There are several debated issues that are of considerable interest but are not discussed here because they are not critical to the interpretation of the data that follow. 1) The microcirculation does (45) or does not (46) flow from β-cells to α-cells to δ-cells in human islets. That is relevant to the extent to which effects of β-cell insulin secretion on α-cell glucagon secretion are via the intraislet or the systemic circulation. 2) Glucose acts directly on α-cells to suppress (25) or stimulate (29) glucagon secretion. 3) The β-cell secretory product that inhibits α-cell glucagon secretion is insulin (47) or zinc (44). That insulin is at least one such secretory product is discussed.

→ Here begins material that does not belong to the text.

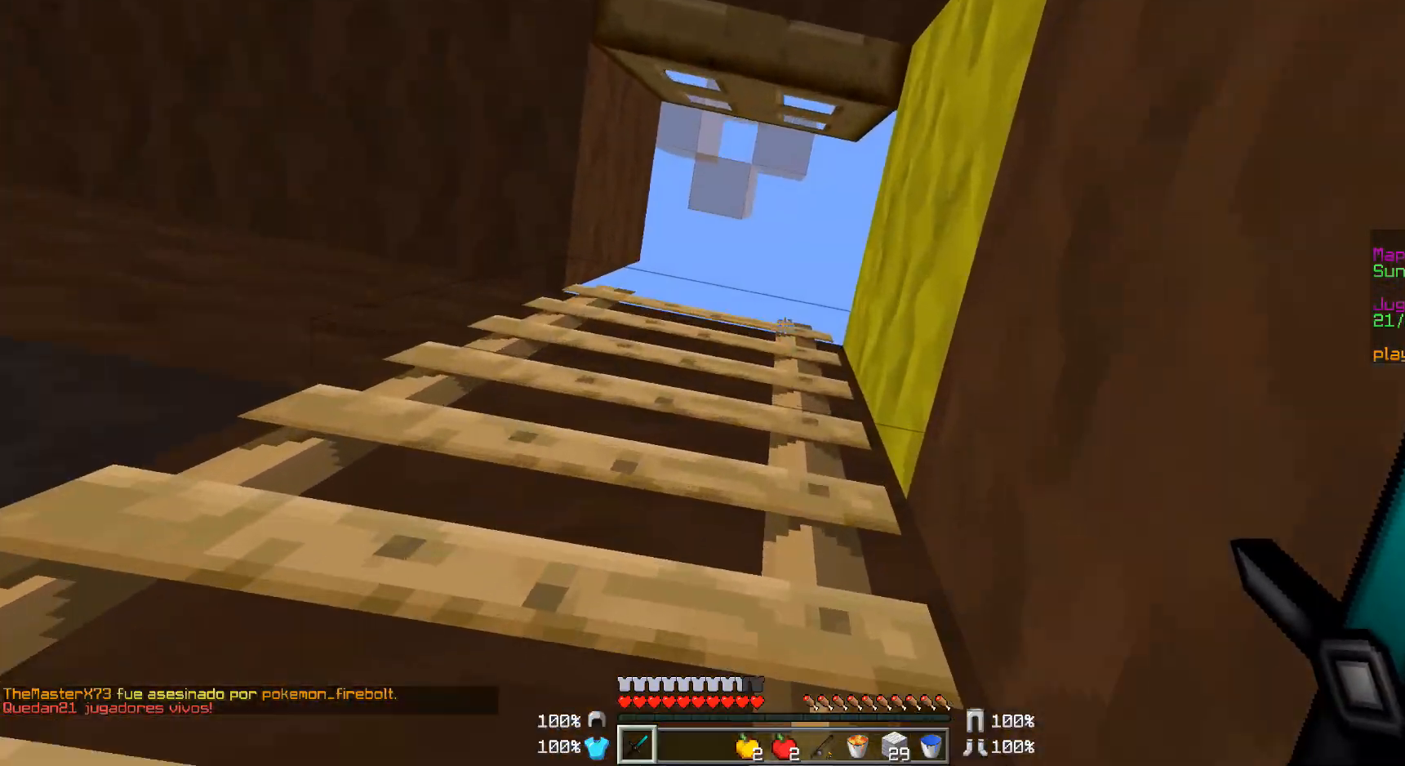
{"keys": ["w"], "mouse": [], "events": []}
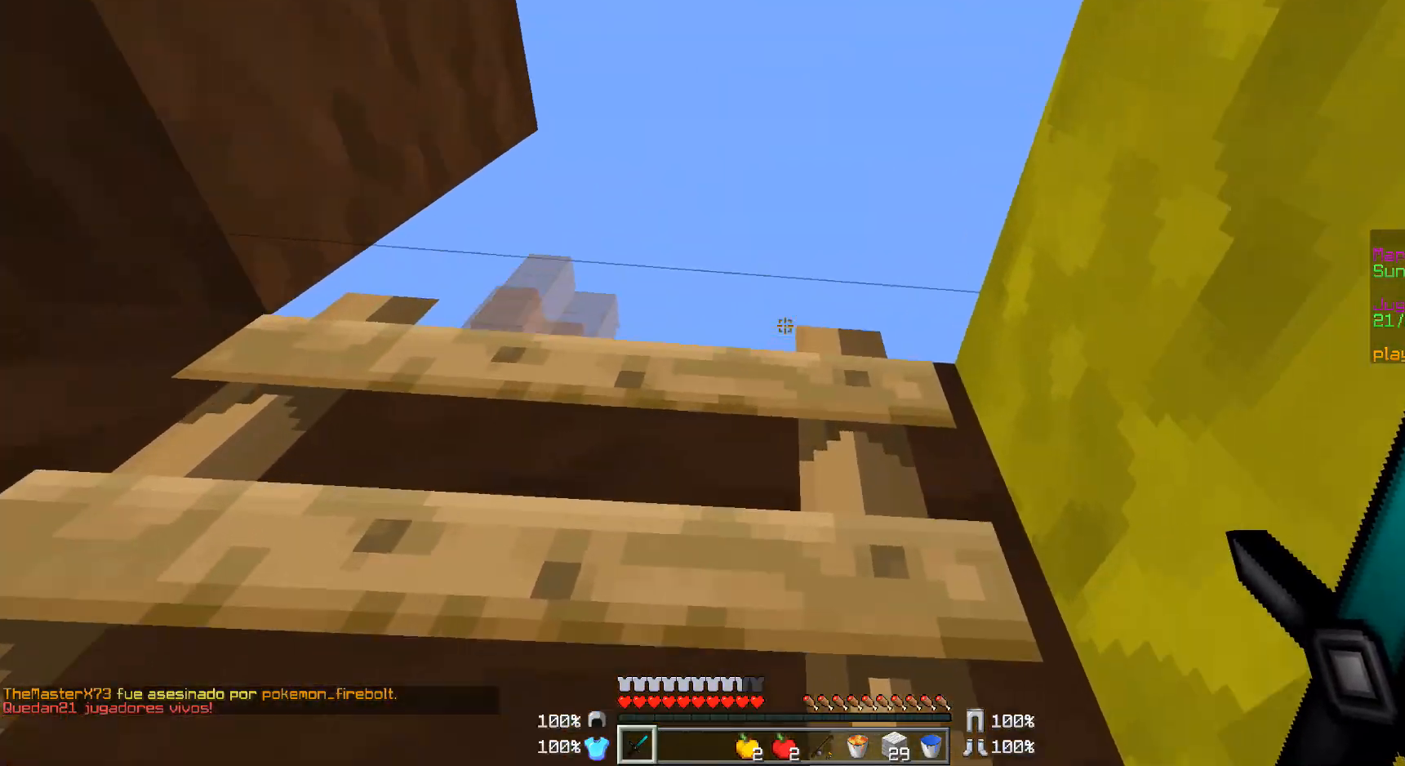
{"keys": ["a", "w"], "mouse": [], "events": [[233, "a", "down"]]}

There is considerable evidence that insulin is a β-cell secretory product that reciprocally regulates α-cell glucagon secretion in experimental animals (48). First, administration of insulin suppresses plasma glucagon concentrations in several species (49). Second, perfusion of the rat (27) and the human (50) pancreas (and incubation of rat islets) (51) with an antibody to insulin increases glucagon release. Third, small interfering RNA-mediated knockdown of insulin receptors prevents the effect of low glucose concentrations to increase glucagon release from isolated mouse islets (52), and blockade of insulin signaling with the phosphatidylinositol 3-kinase inhibitor wortmannin prevents the effect of high glucose concentrations to decrease glucagon release from isolated islets (53). Fourth, α-cell-specific insulin receptor knockout mice display hyperglucagonemia, glucose intolerance with hyperglycemia in the fed state, and an enhanced glucagon response to hypoglycemia (54).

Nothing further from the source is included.